What feels so different from the situational worrying I used to experience preloss (sick kiddo, work deadline, family drama) is that this worry is unrelenting. It never stops. Even when I'm not consciously thinking about our loss or what else could go wrong — like that I could have cancer, my kids could get really sick or hurt, someone else I love could die unexpectedly — the anxiety is still there. My grief counselor told me this is normal, that anxiety after a loss can be triggered by the subconscious.

I think the best way to describe my anxiety to the very few people I confide in is that I can't shake the overpowering feeling that nothing and nobody around me changed, but I did.

No matter if it's "normal" or not, this is a very frustrating way to live, especially since nothing really dulls the panicky sensations I walk around with all day, every day.
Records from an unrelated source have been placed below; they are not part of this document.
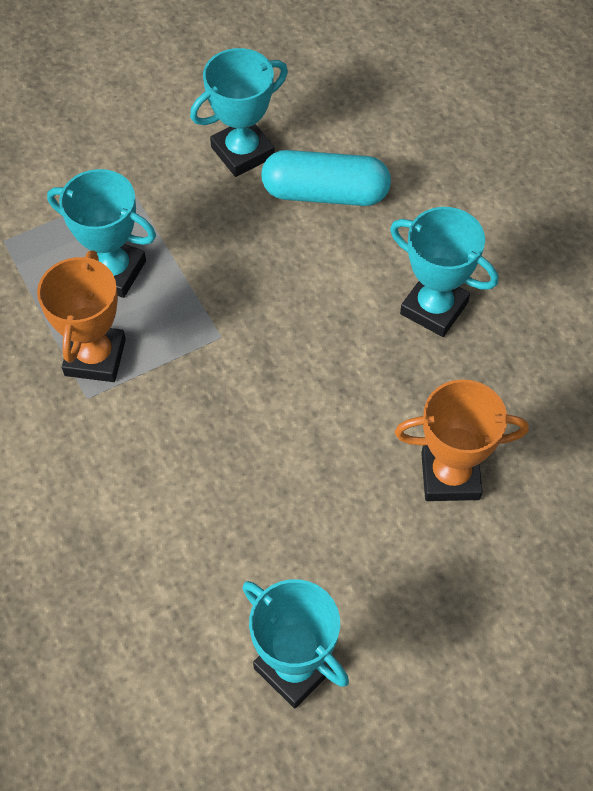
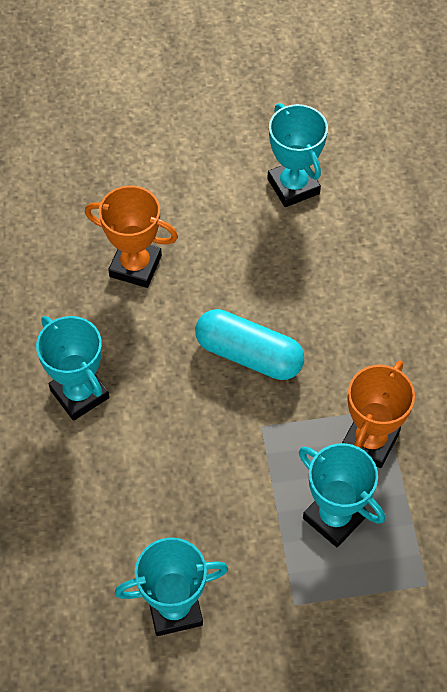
camera: 160 degrees left, 0 degrees up
turquoise capsule [261,150,391,206] -> turquoise capsule moved to [195,309,304,380]

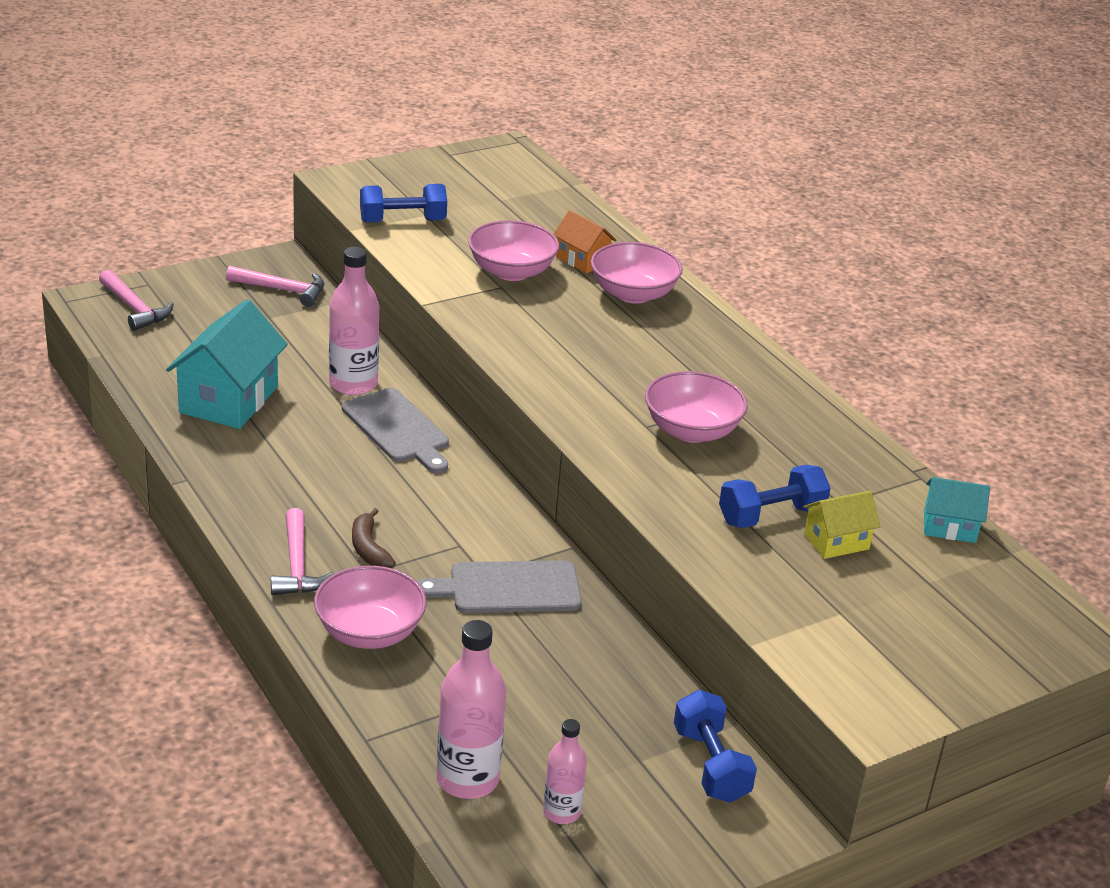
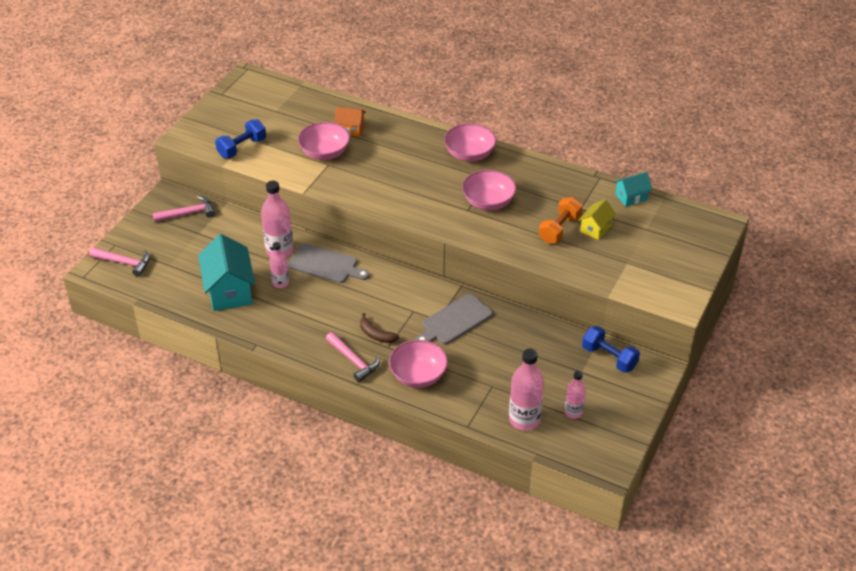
camera: 30 degrees left, 10 degrees up
pink bowl [591,242,683,304] -> pink bowl moved to [444,123,496,162]
blue dumbbell [719,465,831,528] -> orange dumbbell [539,197,583,244]
none -> pink bottle [270,242,289,288]

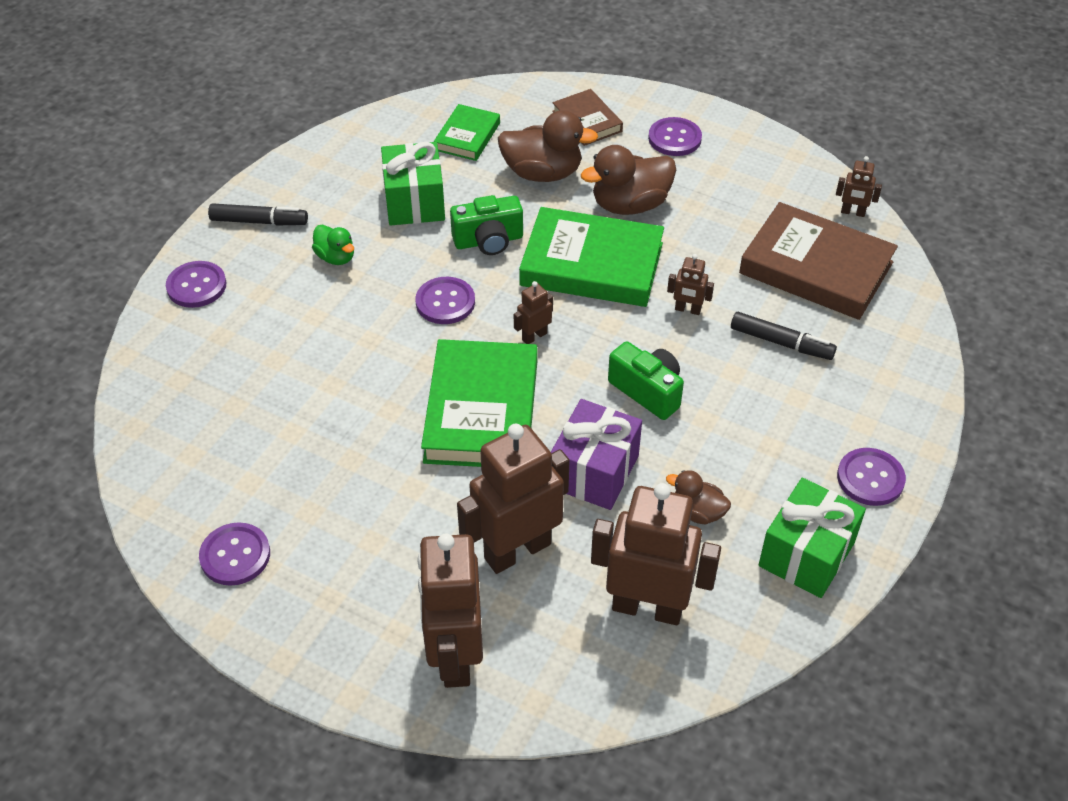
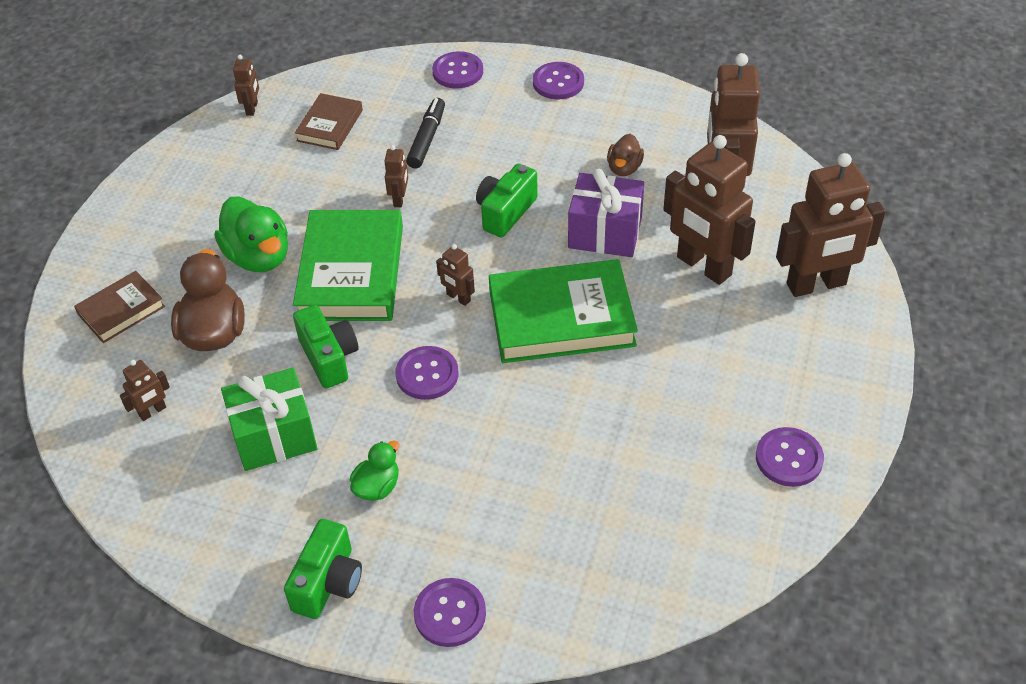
camera: 100 degrees left, 0 degrees up
black marker [208,203,308,225] -> green camera [284,519,362,619]
green book [434,104,500,161] -> brown robot [120,360,170,421]
brown duck [581,145,676,215] -> green duck [215,196,288,272]
purple button [648,117,702,156] -> purple button moved to [432,51,483,89]
brown book [739,202,898,320] -> brown book [295,93,363,150], size x0.54
green gift [759,478,866,598] -> none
Living with anxiety is also very isolating, because people who don't have anxiety don't understand. My husband asks me all the time, "What are you worried about?" And sometimes I can't answer him. I'm not worried about a specific thing, but rather, everything.

As I've tried to tell him, most situations make me panicky, breathless, and lightheaded. I feel as if I'm floating as I drop my daughter off at school. I'm having trouble concentrating on what a friend is saying when we meet for coffee. My mind is somewhere else while my kids play at the park. Most of the time, I focus on breathing in, then out. That's about all I am capable of in social settings or when I am going through the daily routines I used to perform carelessly before our loss.
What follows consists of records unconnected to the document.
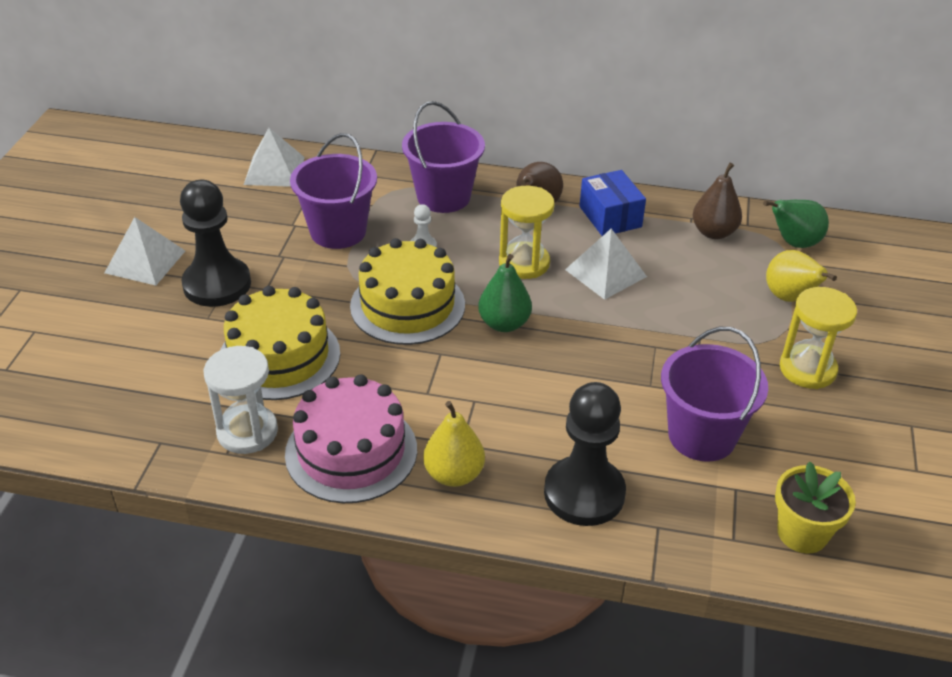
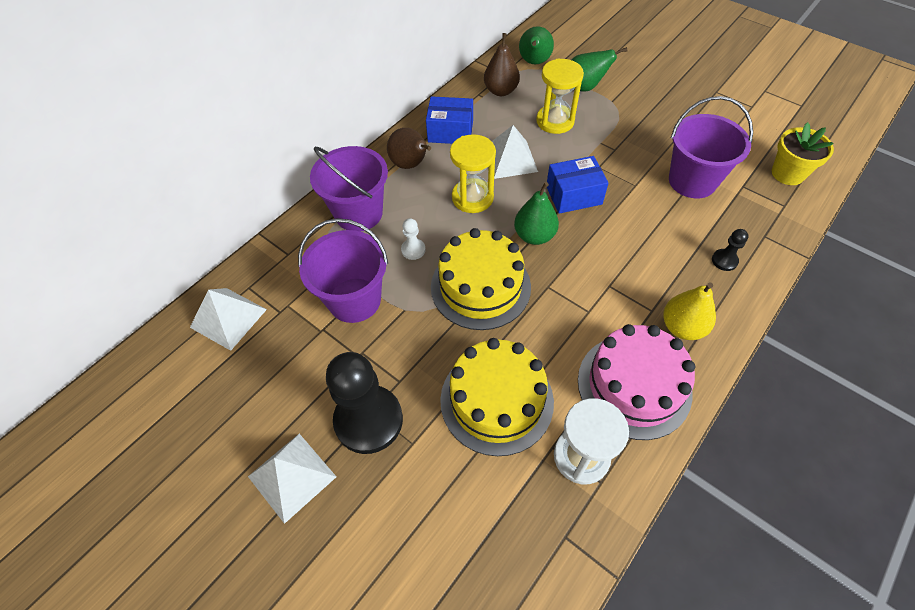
camera: 60 degrees left, 15 degrees up
black pawn [544,382,626,526] -> black pawn [712,229,749,271], size x0.43
yellow pear [766,250,837,302] -> green pear [572,47,627,91]
yellow hourglass [780,287,857,389] -> yellow hourglass moved to [536,58,584,134]
none -> blue box [547,156,609,214]

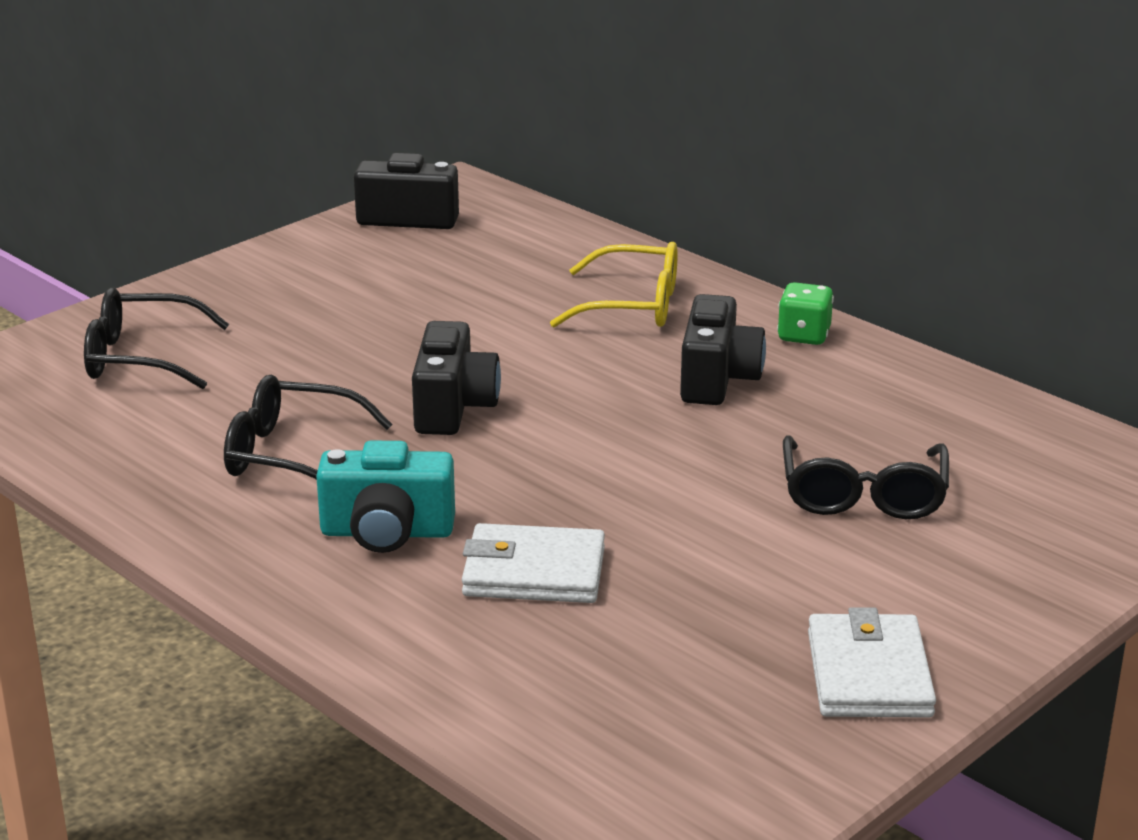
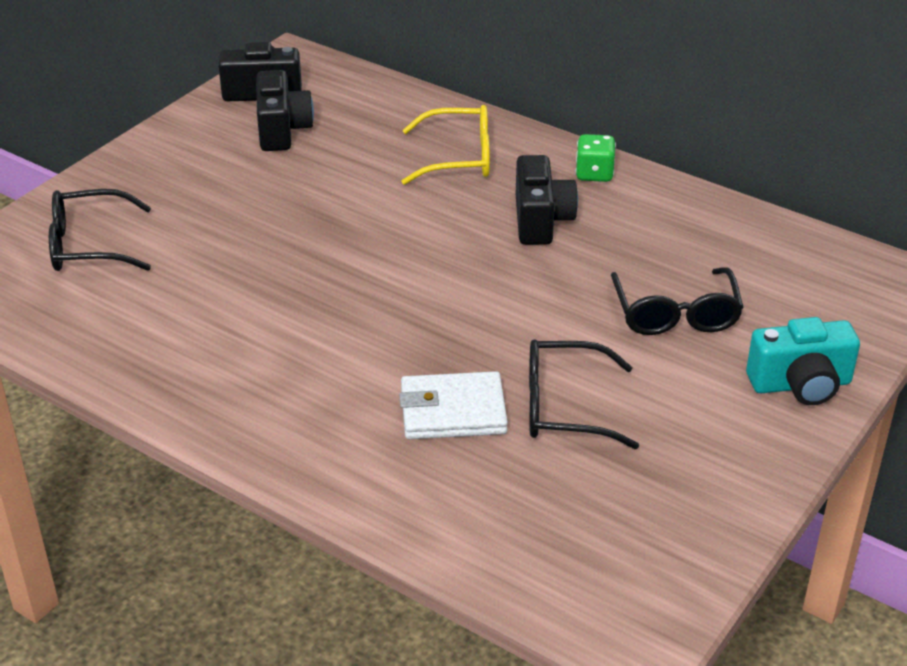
camera: 10 degrees left, 10 degrees up
black glasses [224,374,393,480] -> black glasses moved to [529,339,639,449]
turquoise camera [316,440,455,553] -> turquoise camera moved to [746,317,860,405]
black camera [412,321,501,435] -> black camera moved to [256,70,314,151]
white wallet [808,607,936,718] -> none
I think the best way to describe my anxiety to the very few people I confide in is that I can't shake the overpowering feeling that nothing and nobody around me changed, but I did. Completely. So everything I do, everywhere I go, and everyone I talk to seems unfamiliar, even though it isn't. Maybe this is a better way to describe how I feel: it's as if I'm living in my body, but I'm not me anymore. I'm a new me. And I'm still getting used to her.

I may always live with anxiety. I'm told it will get better over time, and I can see small ways in which things are easier each day. I can make eye contact with another mom at school pickup, when I couldn't have dreamed of doing so six months ago. I no longer mind going into the sandwich shop I used to frequent when I was pregnant, but at first, I dreaded even driving by it. Still, I long for a time when most situations don't require a massive effort. When I'm not telling myself to just breathe. When I feel like any other person doing simple things like taking my kid to school . . . and not a mom struggling to keep it together just one more day.